--- Extract provided Enclosed Below ---

Dimensionality reduction to dim=20 by using principal component analysis (PCA)

In [None]:
from sklearn.decomposition import PCA
pca = PCA(n_components=20)
pca_result = pca.fit_transform(hidden_features)
print('Variance PCA: {}'.format(np.sum(pca.explained_variance_ratio_)))

Dimensionality reduction to dim=2 by using t-distributed stochastic neighbor embedding (TSNE)

In [None]:
from sklearn.manifold import TSNE

tsne = TSNE(n_components=2)
X_tsne = tsne.fit_transform(pca_result[:1000]) ## Reduced for computational issues

In [None]:
colors_map = np.argmax(Y_train, axis=1)

In [None]:
X_tsne.shape

In [None]:
nb_classes=10

In [None]:
np.where(colors_map==6)

In [None]:
colors = np.array([x for x in 'b-g-r-c-m-y-k-purple-coral-lime'.split('-')])
colors_map = np.argmax(Y_train, axis=1)
colors_map = colors_map[:1000]
plt.figure(figsize=(10,10))
for cl in range(nb_classes):
    indices = np.where(colors_map==cl)
    plt.scatter(X_tsne[indices,0], X_tsne[indices, 1], c=colors[cl], label=cl)
plt.legend()
plt.show()

--- End of Enclosed Extract provided ---
--- Data for review Enclosed Below ---

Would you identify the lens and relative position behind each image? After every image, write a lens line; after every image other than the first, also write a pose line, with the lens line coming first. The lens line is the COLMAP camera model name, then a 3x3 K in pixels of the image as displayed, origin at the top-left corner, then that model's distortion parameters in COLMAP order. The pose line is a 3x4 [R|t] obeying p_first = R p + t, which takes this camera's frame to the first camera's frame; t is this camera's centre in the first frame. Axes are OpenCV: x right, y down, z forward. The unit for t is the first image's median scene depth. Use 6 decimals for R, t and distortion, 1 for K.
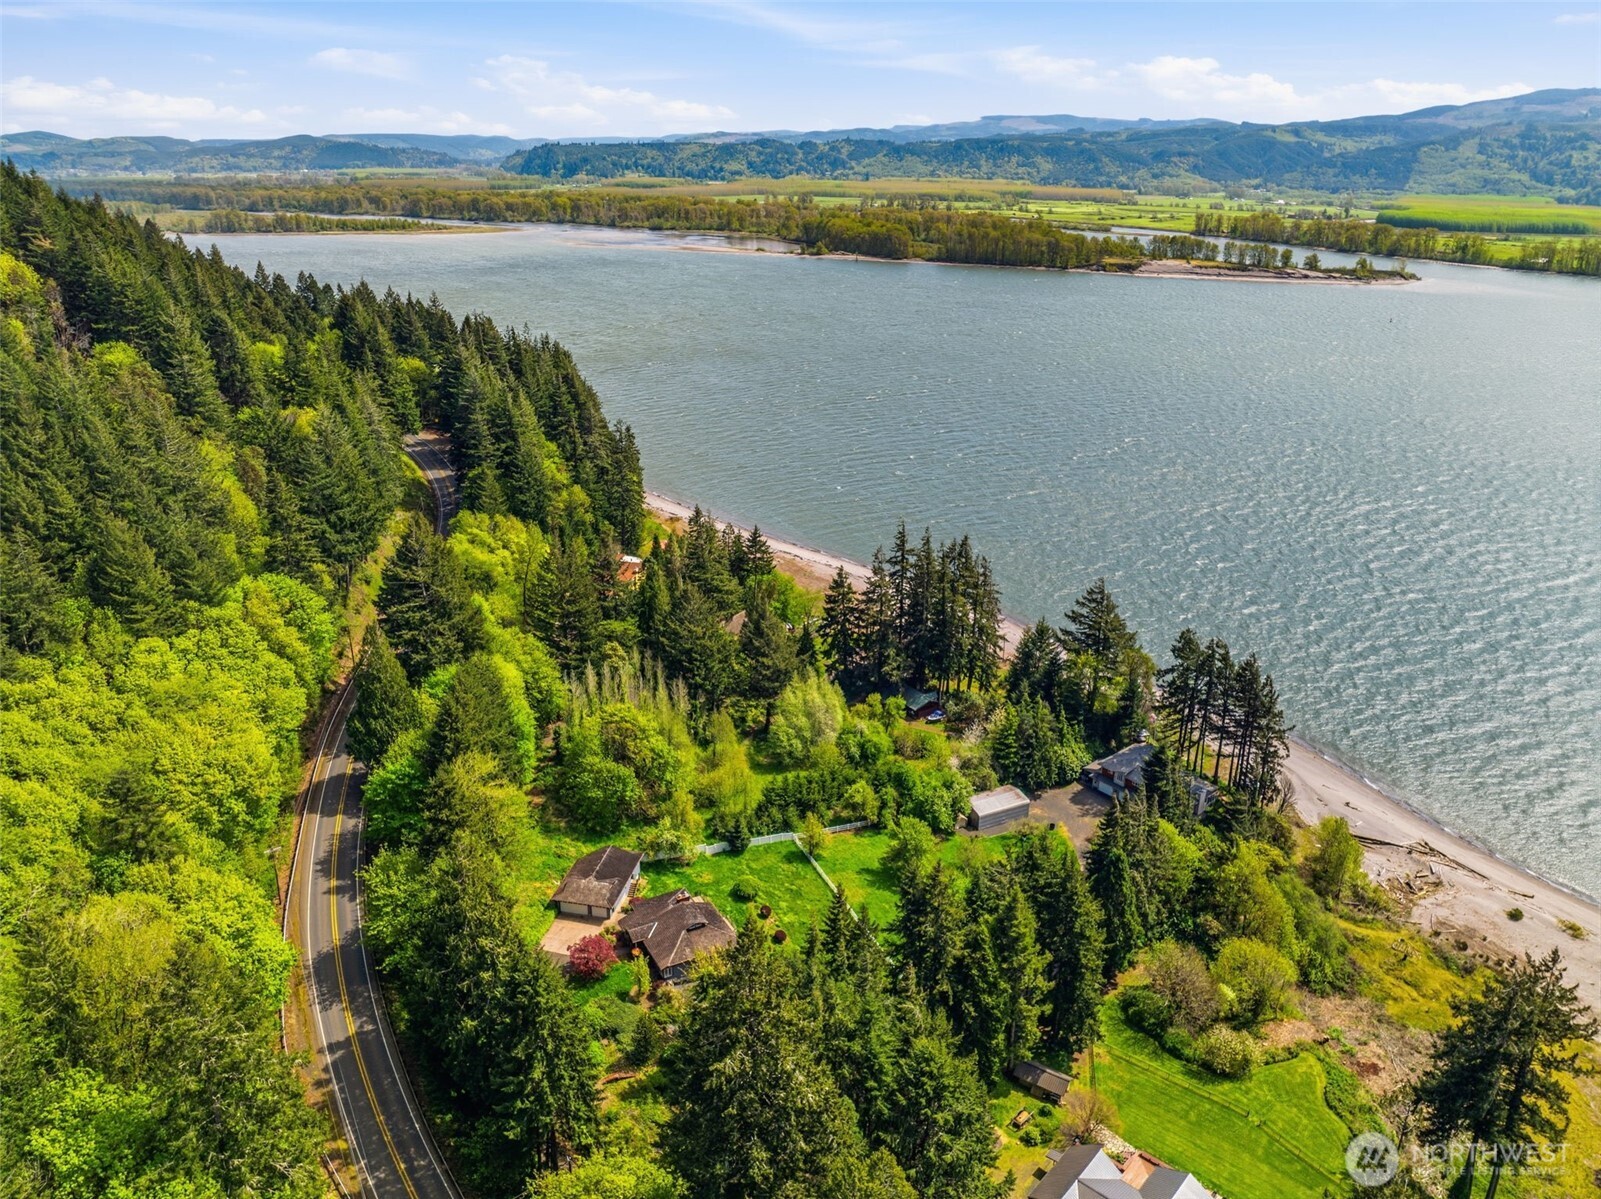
lens RADIAL K [[1130.8, 0, 799.7], [0, 1130.8, 602.6], [0, 0, 1]] dist [-0.035355, -0.005597]
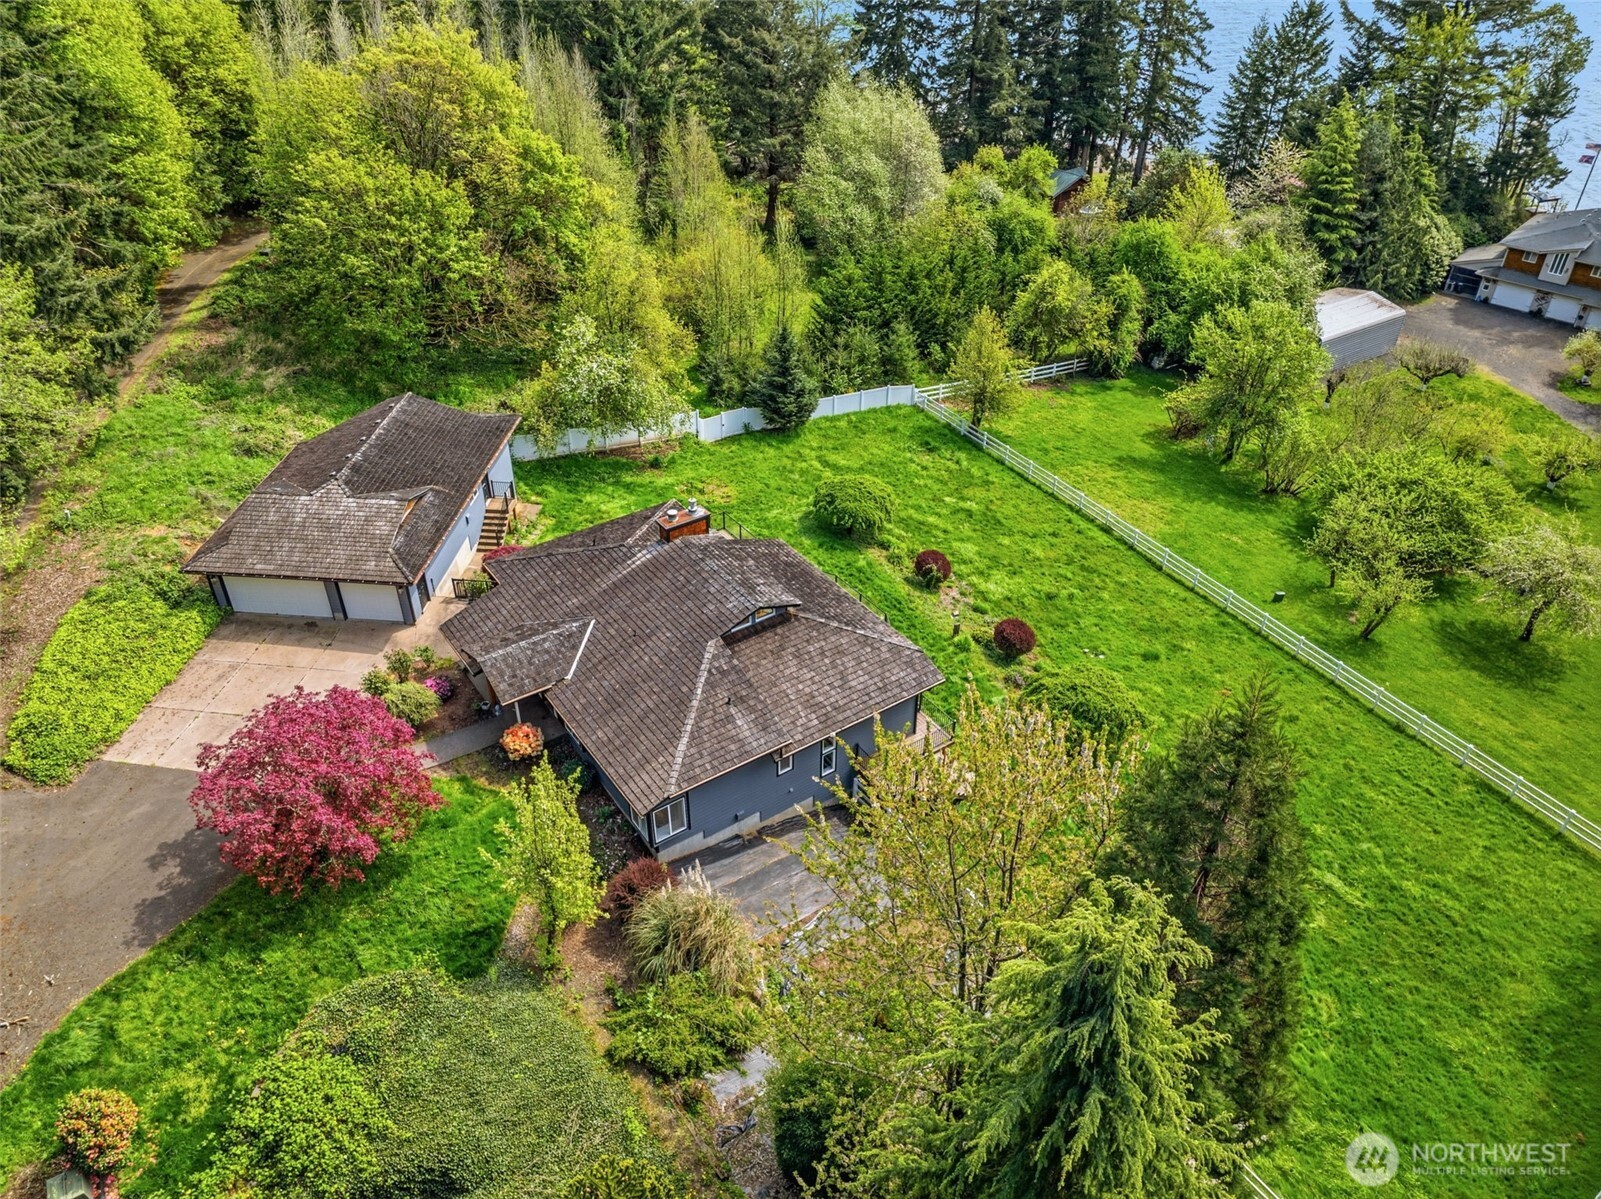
lens RADIAL K [[1130.8, 0, 800.3], [0, 1130.8, 604.9], [0, 0, 1]] dist [-0.035355, -0.005597]
pose [[0.993138, -0.072310, 0.091916, -0.087886], [0.048221, 0.969213, 0.241454, 0.188077], [-0.106545, -0.235365, 0.966049, 0.636930]]
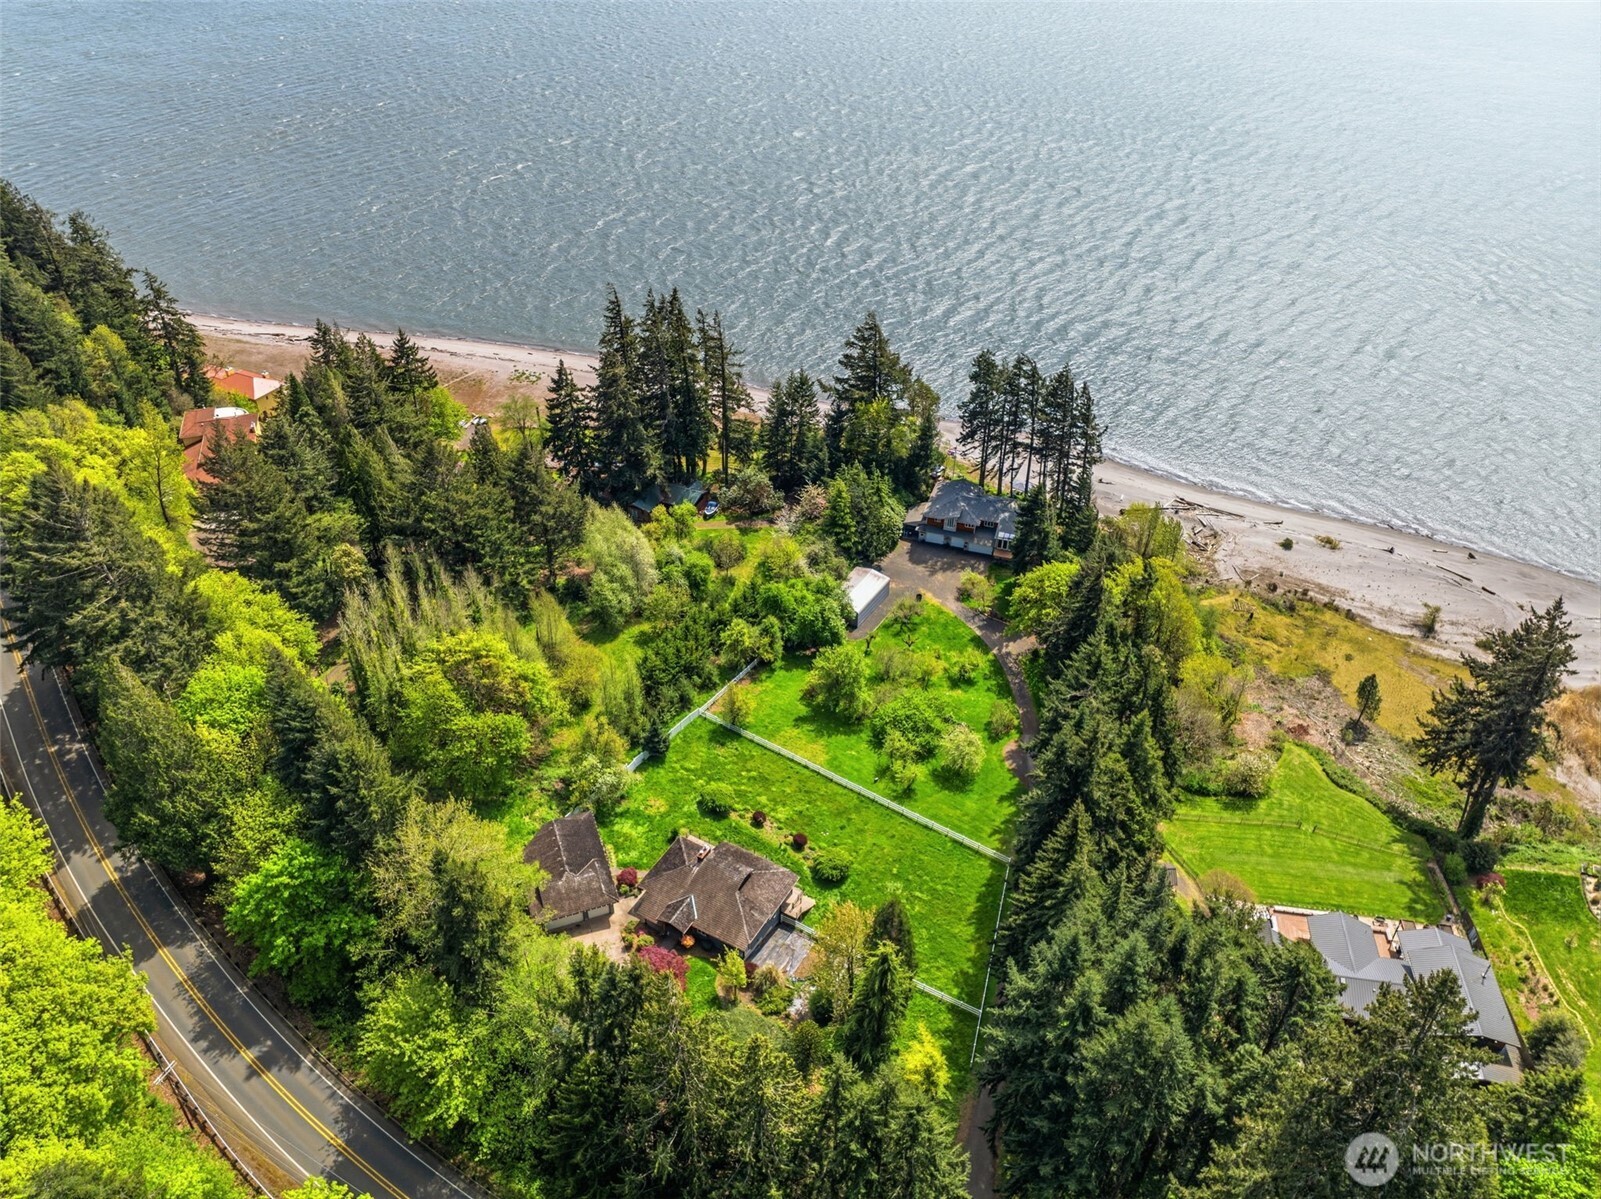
lens RADIAL K [[1130.8, 0, 799.2], [0, 1130.8, 600.9], [0, 0, 1]] dist [-0.035355, -0.005597]
pose [[0.846001, -0.319074, 0.427170, -0.282509], [0.195462, 0.930993, 0.308296, -0.114542], [-0.496062, -0.177323, 0.849988, 0.279296]]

--- End of Enclosed Data for review ---

### Required action 1
Answer these questions from the PCA and t-SNE notebook excerpt, writing each answer on its own line marked like its question.
(a) How many components does the PCA step keep?
(b) How many components does the TSNE object produce?
(c) What figsize is passed when the plot's figure is created?
### Required action 2
Name every function the PCA and t-SNE notebook excerpt calls on plt.
### Required action 3
According to the PCA and t-SNE notebook excerpt, why is t-SNE fitted on only part of the PCA output?

### Solution 1
(a) 20
(b) 2
(c) (10,10)

### Solution 2
figure, scatter, legend, show

### Solution 3
The t-SNE step is fitted on only the first 1000 rows of the PCA result (pca_result[:1000]). The comment on that line says the data was reduced for computational issues.